Download or read book Jeqe the Bodyservant of King Tshaka Translated from the Zulu by J Boxwell With Plates written by John Langalibalele Dube and published by . This book was released on 1951 with total page 108 pages. Available in PDF, EPUB and Kindle. Book excerpt:

Book Jeqe  the Bodyservant of King Tshaka

Download or read book Jeqe the Bodyservant of King Tshaka written by J. L. Dube and published by . This book was released on 1951 with total page 110 pages. Available in PDF, EPUB and Kindle. Book excerpt: Fictionalized account of the Zulu warrior Jeqe, the bodyservant of King Tshaka.
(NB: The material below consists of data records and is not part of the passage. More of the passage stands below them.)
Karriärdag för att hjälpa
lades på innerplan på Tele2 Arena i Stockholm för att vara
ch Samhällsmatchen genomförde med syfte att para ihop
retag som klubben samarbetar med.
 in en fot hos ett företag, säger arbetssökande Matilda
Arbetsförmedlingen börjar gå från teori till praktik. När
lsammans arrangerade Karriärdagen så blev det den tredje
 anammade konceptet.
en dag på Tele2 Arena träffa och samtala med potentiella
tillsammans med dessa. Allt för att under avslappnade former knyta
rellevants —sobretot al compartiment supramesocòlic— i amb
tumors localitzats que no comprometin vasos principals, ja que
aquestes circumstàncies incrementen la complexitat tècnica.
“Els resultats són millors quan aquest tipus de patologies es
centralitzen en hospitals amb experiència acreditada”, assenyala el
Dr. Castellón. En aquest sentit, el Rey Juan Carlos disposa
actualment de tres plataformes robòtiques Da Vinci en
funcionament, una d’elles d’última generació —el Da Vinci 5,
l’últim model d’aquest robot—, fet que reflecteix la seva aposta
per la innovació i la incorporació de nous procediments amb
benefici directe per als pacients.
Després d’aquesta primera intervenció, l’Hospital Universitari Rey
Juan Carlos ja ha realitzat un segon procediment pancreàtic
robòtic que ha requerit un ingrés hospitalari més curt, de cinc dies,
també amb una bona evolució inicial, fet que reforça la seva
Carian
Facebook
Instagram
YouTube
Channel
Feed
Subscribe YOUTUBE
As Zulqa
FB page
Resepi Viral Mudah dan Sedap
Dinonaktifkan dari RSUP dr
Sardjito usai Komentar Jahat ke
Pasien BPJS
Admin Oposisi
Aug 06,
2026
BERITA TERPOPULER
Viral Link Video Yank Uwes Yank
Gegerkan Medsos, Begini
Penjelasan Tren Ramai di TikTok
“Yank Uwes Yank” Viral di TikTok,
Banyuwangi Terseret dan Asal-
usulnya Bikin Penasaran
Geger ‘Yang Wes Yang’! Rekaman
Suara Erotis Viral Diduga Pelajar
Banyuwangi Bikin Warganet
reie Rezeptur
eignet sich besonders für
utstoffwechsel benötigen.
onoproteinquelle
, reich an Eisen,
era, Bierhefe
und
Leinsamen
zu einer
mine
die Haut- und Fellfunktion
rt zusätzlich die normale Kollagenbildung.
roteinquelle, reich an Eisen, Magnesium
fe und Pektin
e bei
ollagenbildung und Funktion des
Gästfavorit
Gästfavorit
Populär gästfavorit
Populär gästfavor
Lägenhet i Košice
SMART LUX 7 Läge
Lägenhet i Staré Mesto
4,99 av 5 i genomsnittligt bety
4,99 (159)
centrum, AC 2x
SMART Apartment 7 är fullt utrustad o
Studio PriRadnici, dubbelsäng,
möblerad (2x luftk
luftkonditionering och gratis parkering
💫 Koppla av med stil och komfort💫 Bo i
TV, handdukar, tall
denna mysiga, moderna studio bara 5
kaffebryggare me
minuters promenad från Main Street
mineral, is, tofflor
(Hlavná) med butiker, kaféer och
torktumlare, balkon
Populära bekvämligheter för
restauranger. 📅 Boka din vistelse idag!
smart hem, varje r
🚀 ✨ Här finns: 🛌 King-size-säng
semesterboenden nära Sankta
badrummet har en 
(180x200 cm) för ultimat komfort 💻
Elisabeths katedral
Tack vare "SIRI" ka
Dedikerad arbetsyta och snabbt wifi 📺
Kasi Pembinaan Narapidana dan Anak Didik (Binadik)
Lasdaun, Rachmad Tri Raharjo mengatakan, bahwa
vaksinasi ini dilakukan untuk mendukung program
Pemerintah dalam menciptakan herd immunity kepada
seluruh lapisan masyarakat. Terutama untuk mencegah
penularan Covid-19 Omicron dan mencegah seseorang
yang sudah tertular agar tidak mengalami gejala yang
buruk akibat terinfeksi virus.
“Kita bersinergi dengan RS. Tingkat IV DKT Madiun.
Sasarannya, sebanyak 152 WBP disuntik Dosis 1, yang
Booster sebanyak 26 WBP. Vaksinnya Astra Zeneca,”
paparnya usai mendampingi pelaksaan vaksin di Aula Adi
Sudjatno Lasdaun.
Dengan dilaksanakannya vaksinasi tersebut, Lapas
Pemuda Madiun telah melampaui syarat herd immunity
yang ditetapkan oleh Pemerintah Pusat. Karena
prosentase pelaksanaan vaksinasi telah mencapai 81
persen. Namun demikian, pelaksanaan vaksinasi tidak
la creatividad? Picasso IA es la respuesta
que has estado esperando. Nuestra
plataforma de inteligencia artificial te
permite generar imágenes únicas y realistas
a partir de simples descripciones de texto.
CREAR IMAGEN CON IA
Book Jeqe  the Body servant of King Shaka

Download or read book Jeqe the Body servant of King Shaka written by John Langalibalele Dube and published by Penguin Group(CA). This book was released on 2008 with total page 112 pages. Available in PDF, EPUB and Kindle. Book excerpt:

Book Monarchs  Missionaries and African Intellectuals

Download or read book Monarchs Missionaries and African Intellectuals written by Bhekizizwe Peterson and published by NYU Press. This book was released on 2021-08-01 with total page 415 pages. Available in PDF, EPUB and Kindle. Book excerpt: Much of the work in the field of African studies still relies on rigid distinctions of ‘tradition’ and ‘modernity’, ‘collaboration’ and ‘resistance’, ‘indigenous’ and ‘foreign’. This book moves well beyond these frameworks to probe the complex entanglements of different intellectual traditions in the South African context, by examining two case studies. The case studies constitute the core around which is woven this intriguing story of the development of black theatre in South Africa in the early years of the century. It also highlights the dialogue between African and African-American intellectuals, and the intellectual formation of the early African elite in relation to colonial authority and how each affected the other in complicated ways. The first case study centres on Mariannhill Mission in KwaZulu-Natal. Here the evangelical and pedagogical drama pioneered by the Rev Bernard Huss, is considered alongside the work of one of the mission’s most eminent alumni, the poet and scholar, B.W. Vilakazi. The second moves to Johannesburg and gives a detailed insight into the working of the Bantu Dramatic Society and the drama of H.I.E. Dhlomo in relation to the British Drama League and other white liberal cultural activities.

Book Empire of Religion

    Book Details:
  • Author : David Chidester
  • Publisher : University of Chicago Press
  • Release : 2014-03-19
  • ISBN : 022611757X
  • Pages : 398 pages

Download or read book Empire of Religion written by David Chidester and published by University of Chicago Press. This book was released on 2014-03-19 with total page 398 pages. Available in PDF, EPUB and Kindle. Book excerpt: How is knowledge about religion and religions produced, and how is that knowledge authenticated and circulated? David Chidester seeks to answer these questions in Empire of Religion, documenting and analyzing the emergence of a science of comparative religion in Great Britain during the second half of the nineteenth century and its complex relations to the colonial situation in southern Africa. In the process, Chidester provides a counterhistory of the academic study of religion, an alternative to standard accounts that have failed to link the field of comparative religion with either the power relations or the historical contingencies of the imperial project. In developing a material history of the study of religion, Chidester documents the importance of African religion, the persistence of the divide between savagery and civilization, and the salience of mediations—imperial, colonial, and indigenous—in which knowledge about religions was produced. He then identifies the recurrence of these mediations in a number of case studies, including Friedrich Max Müller’s dependence on colonial experts, H. Rider Haggard and John Buchan’s fictional accounts of African religion, and W. E. B. Du Bois’s studies of African religion. By reclaiming these theorists for this history, Chidester shows that race, rather than theology, was formative in the emerging study of religion in Europe and North America. Sure to be controversial, Empire of Religion is a major contribution to the field of comparative religious studies.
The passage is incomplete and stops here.